Jawablah pertanyaan berikut menurut teks tentang pameran Manifesto 6.0.
(a) Tahun berapa karya Fajar yang berjudul "Sit-Seat-Shit" dibuat?
(b) Tulisan apa yang ada di depan figur pada mural The Popo?
(c) Berapa perupa yang mengikuti Manifesto 6.0?

- _TEKS YANG DIBERIKAN_
_ _ _

Bayu menunjukkan karya Fajar yang berjudul ”Sit-Seat-Shit” (2018) itu. Selain memajang kursi dengan tiga kaki yang utuh itu, Fajar juga membuat rekaman video sedang berjalan kaki mengusung kursi tersebut.
Di samping kursi ada sebongkah batu kali. Kemudian di dinding ada foto yang memperlihatkan kepala tergencet kaki kursi. Selain itu juga terdapat beberapa gambar berwarna memperlihatkan hal serupa.
Fajar menafsir reformasi 20 tahun lalu, atau yang terjadi pada 1998, itu tak ubahnya situasi perebutan kursi atau tampuk kekuasaan. Merebut atau mempertahankan kursi kekuasaan selalu menimbulkan korban.
”Ini menjadi peringatan penting untuk kita, setiap kali dihadapkan pada peralihan kekuasaan politik melalui pemilu,” ujar Bayu.
Masih di gedung yang sama, Gedung D Galeri Nasional Indonesia (GNI), mural The Popo menyuarakan politik satire serupa melalui mural di dinding. Pada mural itu ada figur di balik tulisan ”Bilik Politik”. Figur itu mengatakan, ”Oh..., gini toh... kalian.”
Politik semestinya memuliakan kehidupan. Baik Fajar maupun Popo mewakili generasi di bawah usia 40 tahun yang merepresentasikan kehidupan politik pascareformasi 1998.
Kepala GNI Pustanto mengatakan, Manifesto 6.0 diikuti 61 perupa. Sebagian besar menampilkan satu karya yang ditempatkan di Gedung A, B, dan D. Pameran seni rupa kontemporer Manifesto menjadi agenda rutin dua tahunan GNI sejak 2008. ”Pameran ini sebagai upaya pewacanaan dan pemetaan perkembangan seni rupa,” ujar Pustanto.
Fajar Kunting dan Popo memberi ilustrasi dunia pewacanaan kehidupan politik kita. Namun, masih menjadi pertanyaan, sejauh mana karya seni rupa itu memengaruhi kehidupan nyata. Di depan mata kita terpampang agenda politik 2018 berupa pemilihan umum kepala daerah serentak. Tahun 2019 nanti, hajatan politik pemilihan umum presiden digelar.

_ _ _

- _CATATAN YANG DITAMPILKAN_
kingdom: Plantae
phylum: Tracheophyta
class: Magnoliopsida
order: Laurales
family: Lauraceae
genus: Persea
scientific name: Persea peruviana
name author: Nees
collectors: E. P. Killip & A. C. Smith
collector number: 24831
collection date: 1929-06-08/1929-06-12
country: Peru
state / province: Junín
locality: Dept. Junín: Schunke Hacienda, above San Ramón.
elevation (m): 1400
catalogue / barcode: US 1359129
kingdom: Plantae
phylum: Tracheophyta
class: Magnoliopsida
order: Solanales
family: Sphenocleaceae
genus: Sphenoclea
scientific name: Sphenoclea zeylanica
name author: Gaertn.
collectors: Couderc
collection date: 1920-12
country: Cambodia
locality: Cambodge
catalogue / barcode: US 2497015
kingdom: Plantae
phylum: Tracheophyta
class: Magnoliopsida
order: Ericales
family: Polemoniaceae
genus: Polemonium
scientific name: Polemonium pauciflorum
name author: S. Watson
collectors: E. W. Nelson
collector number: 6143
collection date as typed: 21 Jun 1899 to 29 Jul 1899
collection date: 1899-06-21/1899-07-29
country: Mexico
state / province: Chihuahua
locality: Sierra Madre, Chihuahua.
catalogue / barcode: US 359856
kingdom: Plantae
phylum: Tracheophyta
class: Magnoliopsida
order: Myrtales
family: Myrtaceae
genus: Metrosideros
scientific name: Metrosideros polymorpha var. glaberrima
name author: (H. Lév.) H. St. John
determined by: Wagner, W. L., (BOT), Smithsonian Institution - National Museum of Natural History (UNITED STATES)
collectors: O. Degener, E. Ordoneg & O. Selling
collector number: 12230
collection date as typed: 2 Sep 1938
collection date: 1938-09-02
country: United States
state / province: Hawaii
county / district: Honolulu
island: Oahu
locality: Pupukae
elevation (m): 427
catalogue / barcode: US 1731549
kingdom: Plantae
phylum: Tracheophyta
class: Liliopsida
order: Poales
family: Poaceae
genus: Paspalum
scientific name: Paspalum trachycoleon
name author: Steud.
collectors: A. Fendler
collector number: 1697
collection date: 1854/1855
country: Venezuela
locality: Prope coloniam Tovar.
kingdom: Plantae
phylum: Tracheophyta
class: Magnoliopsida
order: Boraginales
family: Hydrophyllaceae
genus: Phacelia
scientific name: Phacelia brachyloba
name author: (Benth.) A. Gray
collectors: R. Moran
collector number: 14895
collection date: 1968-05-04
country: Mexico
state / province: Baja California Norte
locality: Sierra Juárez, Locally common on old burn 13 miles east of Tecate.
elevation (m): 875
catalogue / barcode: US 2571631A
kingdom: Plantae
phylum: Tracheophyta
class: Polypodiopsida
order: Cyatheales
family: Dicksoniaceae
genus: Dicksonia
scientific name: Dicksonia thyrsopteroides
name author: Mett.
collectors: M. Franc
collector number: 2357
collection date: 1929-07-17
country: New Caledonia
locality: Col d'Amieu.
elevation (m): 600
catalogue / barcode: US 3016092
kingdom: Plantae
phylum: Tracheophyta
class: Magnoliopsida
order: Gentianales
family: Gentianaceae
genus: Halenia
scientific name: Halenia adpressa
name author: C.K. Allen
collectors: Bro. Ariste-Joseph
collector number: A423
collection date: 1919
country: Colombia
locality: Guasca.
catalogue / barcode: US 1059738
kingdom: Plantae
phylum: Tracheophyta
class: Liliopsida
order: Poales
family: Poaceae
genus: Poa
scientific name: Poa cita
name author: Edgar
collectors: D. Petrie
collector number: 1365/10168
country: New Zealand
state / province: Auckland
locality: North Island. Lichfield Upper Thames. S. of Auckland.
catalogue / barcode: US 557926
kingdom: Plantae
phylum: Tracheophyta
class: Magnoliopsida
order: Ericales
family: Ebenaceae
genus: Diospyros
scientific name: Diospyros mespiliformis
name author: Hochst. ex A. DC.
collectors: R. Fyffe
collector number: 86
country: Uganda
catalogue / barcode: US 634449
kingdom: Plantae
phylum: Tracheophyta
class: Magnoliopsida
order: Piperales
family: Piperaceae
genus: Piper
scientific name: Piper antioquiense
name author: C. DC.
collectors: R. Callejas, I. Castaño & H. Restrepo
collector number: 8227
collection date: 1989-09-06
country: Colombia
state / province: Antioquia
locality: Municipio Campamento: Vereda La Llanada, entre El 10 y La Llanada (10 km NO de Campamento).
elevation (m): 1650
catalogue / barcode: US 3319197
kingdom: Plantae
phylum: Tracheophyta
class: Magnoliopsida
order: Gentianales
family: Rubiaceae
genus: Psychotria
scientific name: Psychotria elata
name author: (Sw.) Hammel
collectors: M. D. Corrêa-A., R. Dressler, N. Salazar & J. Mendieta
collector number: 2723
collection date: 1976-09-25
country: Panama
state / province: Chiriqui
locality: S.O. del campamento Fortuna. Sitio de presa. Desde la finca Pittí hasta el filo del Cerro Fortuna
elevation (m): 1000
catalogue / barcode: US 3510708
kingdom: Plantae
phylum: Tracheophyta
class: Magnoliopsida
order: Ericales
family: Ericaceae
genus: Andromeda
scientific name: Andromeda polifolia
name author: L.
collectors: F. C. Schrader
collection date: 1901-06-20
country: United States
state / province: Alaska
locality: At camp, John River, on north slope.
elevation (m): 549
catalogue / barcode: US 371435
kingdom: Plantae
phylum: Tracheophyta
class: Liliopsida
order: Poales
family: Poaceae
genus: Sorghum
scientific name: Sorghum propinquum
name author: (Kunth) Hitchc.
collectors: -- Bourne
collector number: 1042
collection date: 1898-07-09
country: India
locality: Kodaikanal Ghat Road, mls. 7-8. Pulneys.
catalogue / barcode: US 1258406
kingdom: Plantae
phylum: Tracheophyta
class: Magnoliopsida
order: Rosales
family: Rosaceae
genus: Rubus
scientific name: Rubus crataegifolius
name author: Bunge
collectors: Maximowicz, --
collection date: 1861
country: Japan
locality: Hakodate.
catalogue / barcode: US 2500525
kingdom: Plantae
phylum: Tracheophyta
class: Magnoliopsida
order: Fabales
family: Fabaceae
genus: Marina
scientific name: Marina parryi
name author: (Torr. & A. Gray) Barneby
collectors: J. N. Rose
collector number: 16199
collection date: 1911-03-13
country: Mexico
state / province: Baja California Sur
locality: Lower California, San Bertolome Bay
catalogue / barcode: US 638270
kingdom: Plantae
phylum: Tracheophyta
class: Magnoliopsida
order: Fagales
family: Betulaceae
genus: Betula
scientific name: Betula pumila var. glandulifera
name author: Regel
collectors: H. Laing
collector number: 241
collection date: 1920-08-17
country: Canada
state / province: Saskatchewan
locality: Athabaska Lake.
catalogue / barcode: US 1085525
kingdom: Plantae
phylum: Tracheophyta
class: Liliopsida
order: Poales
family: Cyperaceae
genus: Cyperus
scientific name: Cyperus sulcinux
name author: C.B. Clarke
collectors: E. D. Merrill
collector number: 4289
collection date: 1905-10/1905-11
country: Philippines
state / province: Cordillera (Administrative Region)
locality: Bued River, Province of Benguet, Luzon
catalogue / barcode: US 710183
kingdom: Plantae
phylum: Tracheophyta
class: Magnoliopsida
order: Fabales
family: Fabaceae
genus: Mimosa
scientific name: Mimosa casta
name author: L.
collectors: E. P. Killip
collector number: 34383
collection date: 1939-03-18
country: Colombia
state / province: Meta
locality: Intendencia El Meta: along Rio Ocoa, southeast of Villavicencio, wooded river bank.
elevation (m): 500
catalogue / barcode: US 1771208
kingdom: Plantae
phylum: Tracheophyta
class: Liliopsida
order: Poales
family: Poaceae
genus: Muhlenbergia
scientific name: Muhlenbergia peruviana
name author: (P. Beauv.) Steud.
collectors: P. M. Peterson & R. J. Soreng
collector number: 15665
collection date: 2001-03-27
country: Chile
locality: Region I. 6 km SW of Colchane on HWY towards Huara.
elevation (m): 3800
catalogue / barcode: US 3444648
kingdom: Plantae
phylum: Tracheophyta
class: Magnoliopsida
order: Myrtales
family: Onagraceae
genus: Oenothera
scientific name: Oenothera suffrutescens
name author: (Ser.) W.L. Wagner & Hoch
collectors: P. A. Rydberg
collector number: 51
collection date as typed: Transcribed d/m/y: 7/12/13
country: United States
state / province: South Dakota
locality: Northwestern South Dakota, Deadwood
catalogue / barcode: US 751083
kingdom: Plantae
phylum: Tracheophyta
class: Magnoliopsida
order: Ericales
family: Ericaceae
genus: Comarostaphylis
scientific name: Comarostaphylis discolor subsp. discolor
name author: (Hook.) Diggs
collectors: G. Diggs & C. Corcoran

_ _ _

- _HASIL TUGAS_
(a) 2018
(b) "Bilik Politik"
(c) 61 perupa